In the Midst of Life. 2023. SATB a cappella, 15′. Text from the Book of Common Prayer. Commissioned by the William Ferris Chorale, Christopher Windle, Artistic and Music Director. Premiered by them 5 May 2023, Our Lady of Mount Carmel Church, Chicago, and 7 May 2023, Wicker Park Lutheran Church, Chicago.

Christopher Windle asked me for a composition responding in some way to Media vita, the landmark English Renaissance work by John Sheppard. After considering options about the text, we agreed on the simplest one: I would set in English what Sheppard had set in Latin—mostly, that is—by using the poetic rendering from the Book of Common Prayer.

Media vita is not only revered, but it is long, usually lasting well over 20 minutes in duration. My work, to be at all an adequate pairing, would need to be substantial, but since the Chorale would sing it and the Sheppard on the same concert, it would be preferable if it were not quite so monumental in scope. We were originally thinking of this in the 10-minute range, but the need for the text to properly settle in became apparent as I began composing, and it ended up coming in at 15 minutes.

I have loved Media vita and other works of John Sheppard for some time. That particular English sweetness in his music is unexpectedly jarred at points by delicious cross-relations: a B-sharp, say, in one voice sweeping past a B in another voice at the same time.
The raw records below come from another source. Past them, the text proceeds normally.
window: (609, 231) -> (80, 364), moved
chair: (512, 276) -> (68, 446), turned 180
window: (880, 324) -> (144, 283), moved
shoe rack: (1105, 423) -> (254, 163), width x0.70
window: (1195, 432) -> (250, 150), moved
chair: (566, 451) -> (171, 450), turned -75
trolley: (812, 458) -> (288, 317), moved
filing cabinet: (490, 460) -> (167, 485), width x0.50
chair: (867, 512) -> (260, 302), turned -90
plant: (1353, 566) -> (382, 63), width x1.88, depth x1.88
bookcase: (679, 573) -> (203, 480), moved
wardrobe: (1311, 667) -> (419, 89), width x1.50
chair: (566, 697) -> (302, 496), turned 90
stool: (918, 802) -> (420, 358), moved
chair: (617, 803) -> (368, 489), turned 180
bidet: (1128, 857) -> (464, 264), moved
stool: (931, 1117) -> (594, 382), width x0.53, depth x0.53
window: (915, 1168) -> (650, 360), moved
Teachers of tonal counterpoint warn us, with good reason, to avoid such things, but—leaving the ficta and modal theory discussion aside—sometimes the spirit of a line blows where it will, and we, not knowing where the spirit comes from or where it’s going, do well to pay heed. So, to honor Sheppard I looked for those opportunities in this music.

The text is a mixture of English translations. I am aware of inconsistencies. It begins by addressing the Lord as thee; later it is modernized to you. I enjoyed following the drama of starting with we, us, and our, yet ending with my. I wanted it to become increasingly personal.
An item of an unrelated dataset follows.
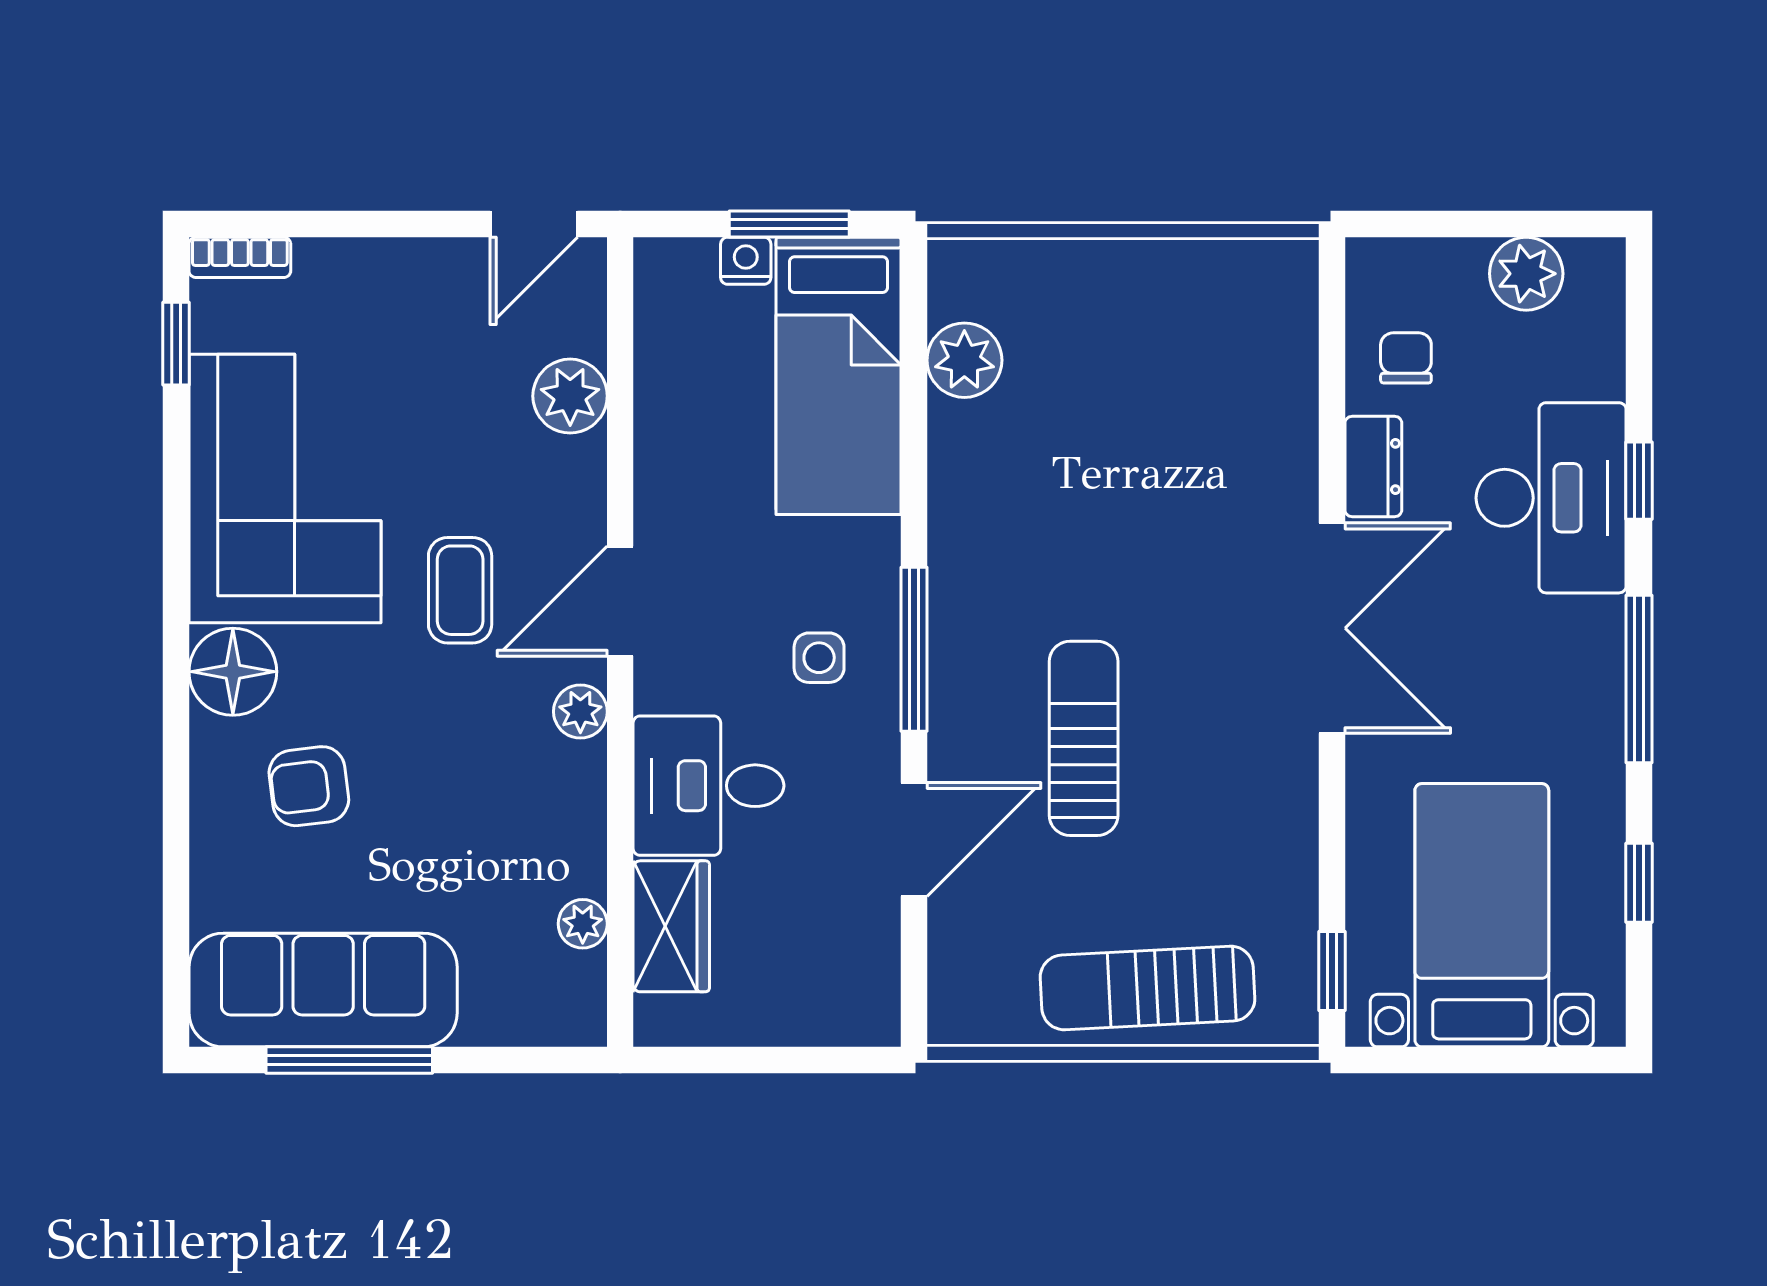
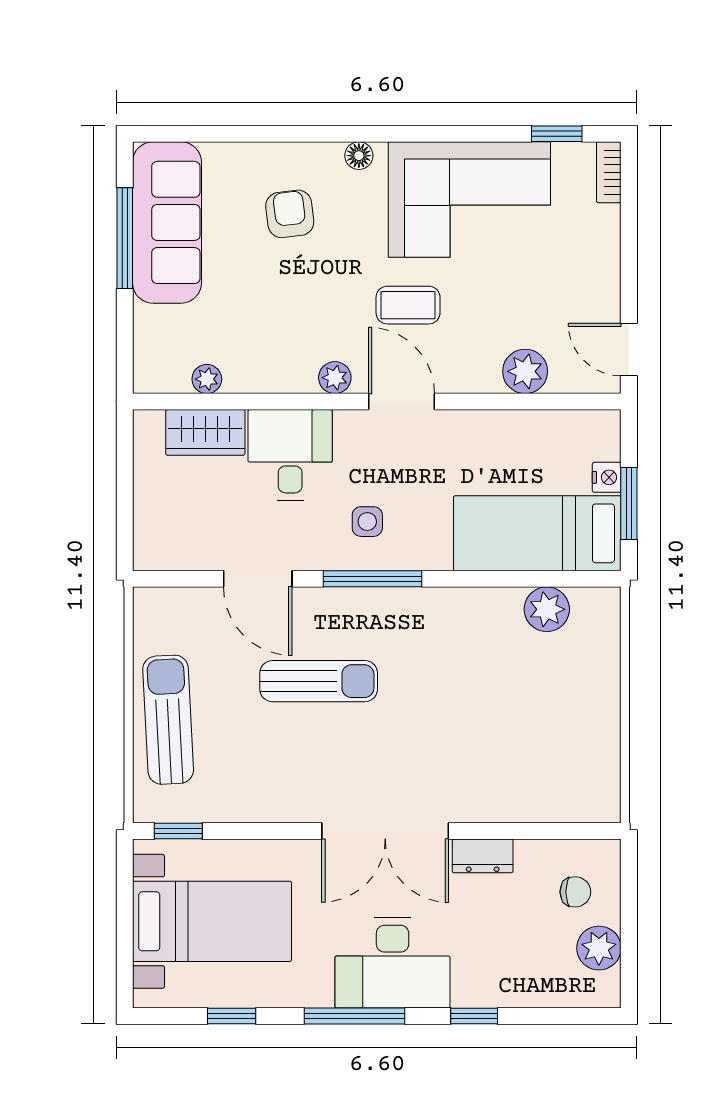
chair: (1406, 358) -> (575, 892), moved
desk: (1551, 498) -> (393, 963), moved
floor lamp: (233, 672) -> (359, 156), width x0.53, depth x0.53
The harmonic language follows this narrative. The opening fugue is in D dorian, one of the so-called minor modes, with the wonder of its raised 6th; in D it’s the B-natural instead of the minor-key B-flat. Then, to G dorian, back to D at the fugue’s continuation, and, at the “O holy God” section, F dorian. But “You know, O Lord,” to mirror the emotional turmoil in the text, switches to an A-flat octatonic scale, an 8-note scale colored with chromaticism and pungency, and which avoids the perfect 5th. I introduce only two exceptions to the scale, at the third iteration of “Savior”: the C (major 3rd), and finally, E-flat, the 5th. “Suffer me not…to fall from you,” hinting at A lydian, pivots the music to the “major” modes for the conclusion.
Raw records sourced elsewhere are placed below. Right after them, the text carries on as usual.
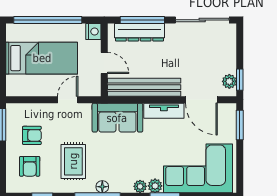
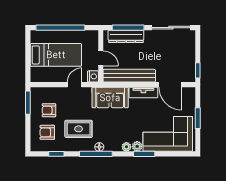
nightstand: (93, 31) -> (93, 76), moved
plant: (229, 81) -> (190, 72), removed
window: (240, 125) -> (198, 118), moved
armchair: (32, 135) -> (49, 110), turned 180
rug: (73, 161) -> (79, 129), turned 90
armchair: (30, 166) -> (47, 132), turned 90

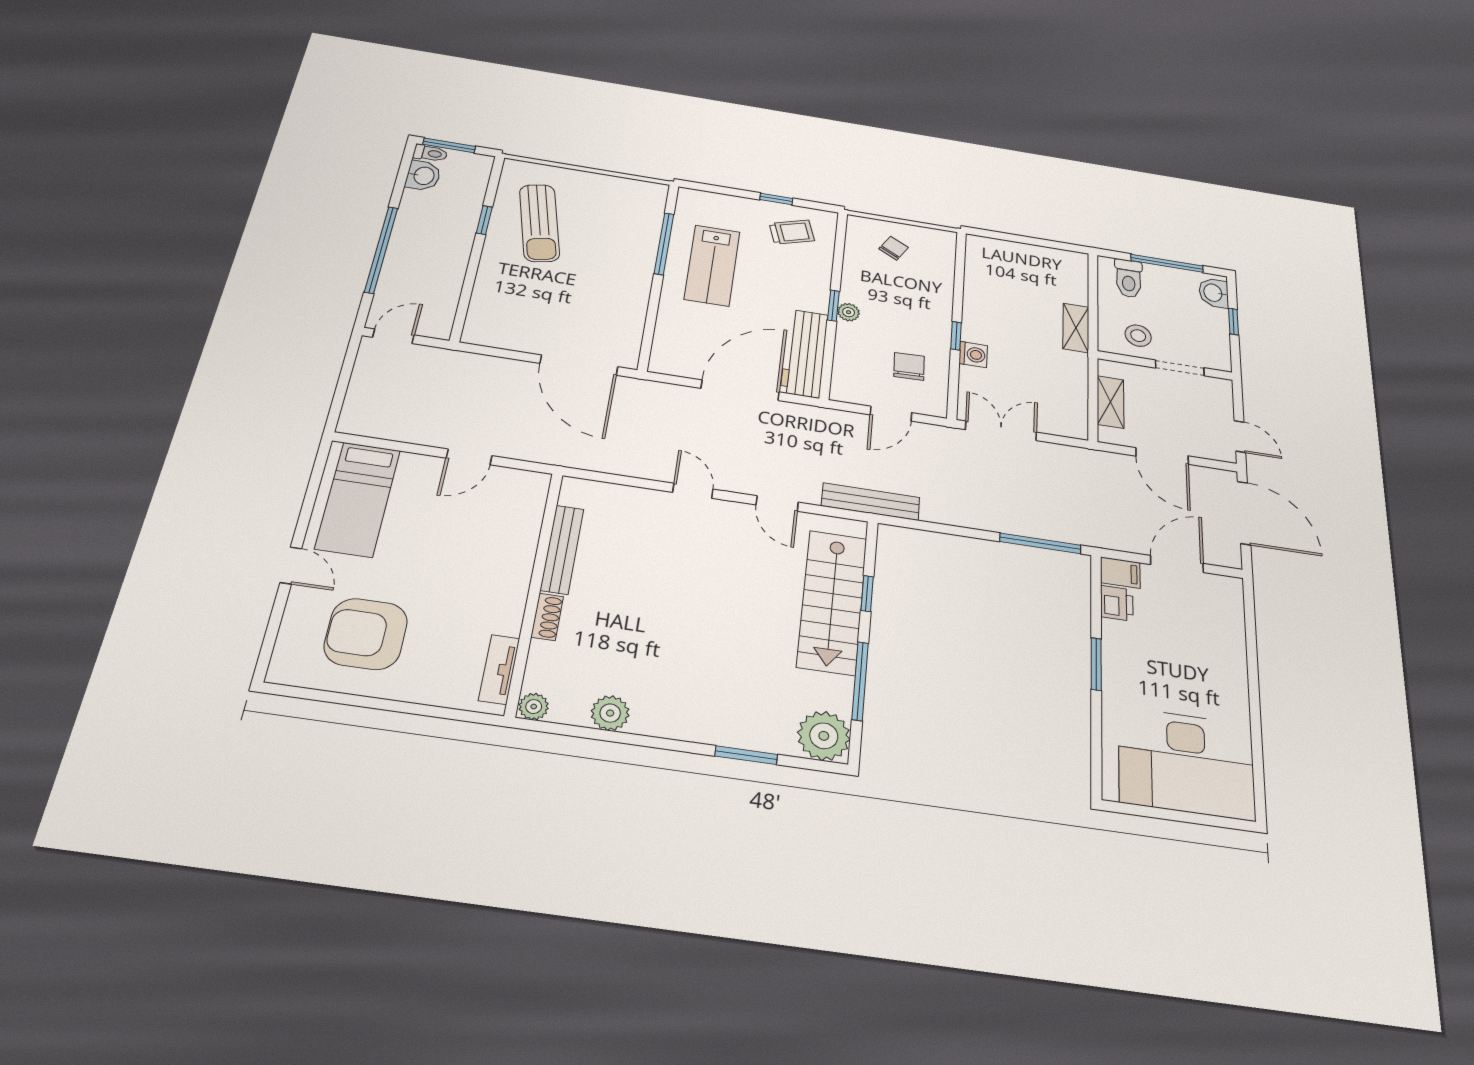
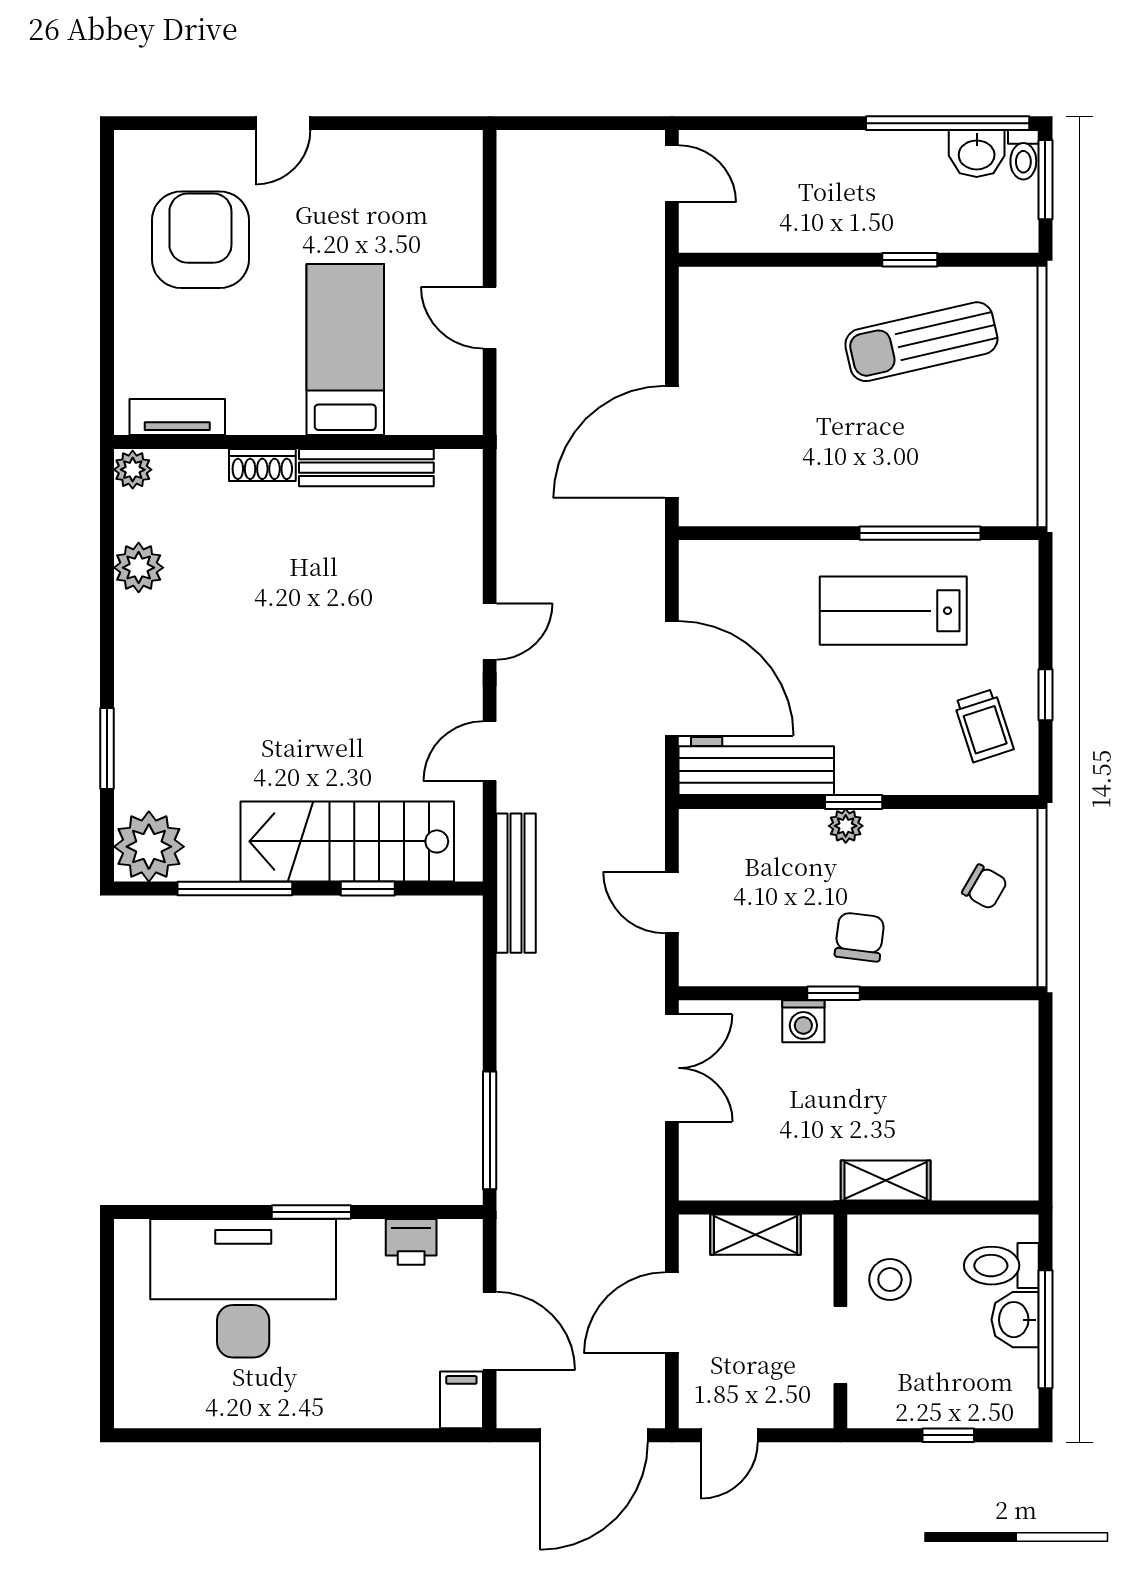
window: (381, 250) -> (948, 123), moved
washbasin: (1214, 293) -> (1015, 1320), moved, turned -90
chair: (909, 366) -> (860, 937), moved, turned -81
bed: (358, 499) -> (345, 350), moved, turned 90
filing cabinet: (1120, 573) -> (461, 1400), moved, turned 180
desk: (1186, 763) -> (243, 1288), moved, turned 90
At the familiar Nunc dimittis, or “now let your servant depart in peace,” the music picks up speed, traveling through mixolydian (with the flat 7th), lydian (sharp 4th), and ionian (the “major” mode we are used to). A D major version of the opening dorian fugue subject begins “and ever shall be,” and the work stays in D major until the end, although the closing “Amen” uses, transposed, the music of “to fall from you,” with echoes of lydian. This reference to “Suffer me not…to fall from you,” binds that supplication, proper to all prayer, to the certainty of “Amen.” In the final D chord the 3rd, F-sharp, is omitted and the 6th, B, never resolves, recalling the dorian landscape that opened the work.

In the midst of life we are in death; of whom may we seek for sustenance, but of thee, O Lord, who for our sins art justly displeased?

O holy God,
O holy and strong,
O holy and merciful Savior,
deliver us not into the bitter pains of eternal death.

You know, O Lord, the secret of my heart; shut not your merciful ears to my prayer; but spare me, Lord most holy, O God most mighty, O holy and merciful Savior, You, the most worthy Judge eternal. Suffer me not, at my last hour, through any pains of death, to fall from you.

Lord, now let your servant depart in peace, according to your word. For mine eyes have seen your salvation, which you have prepared before the face of all people: a light to lighten the nations, and the glory of your people Israel. Glory be to the Father, and to the Son, and to the Holy Spirit. As it was in the beginning, is now, and ever shall be, world without end. Amen.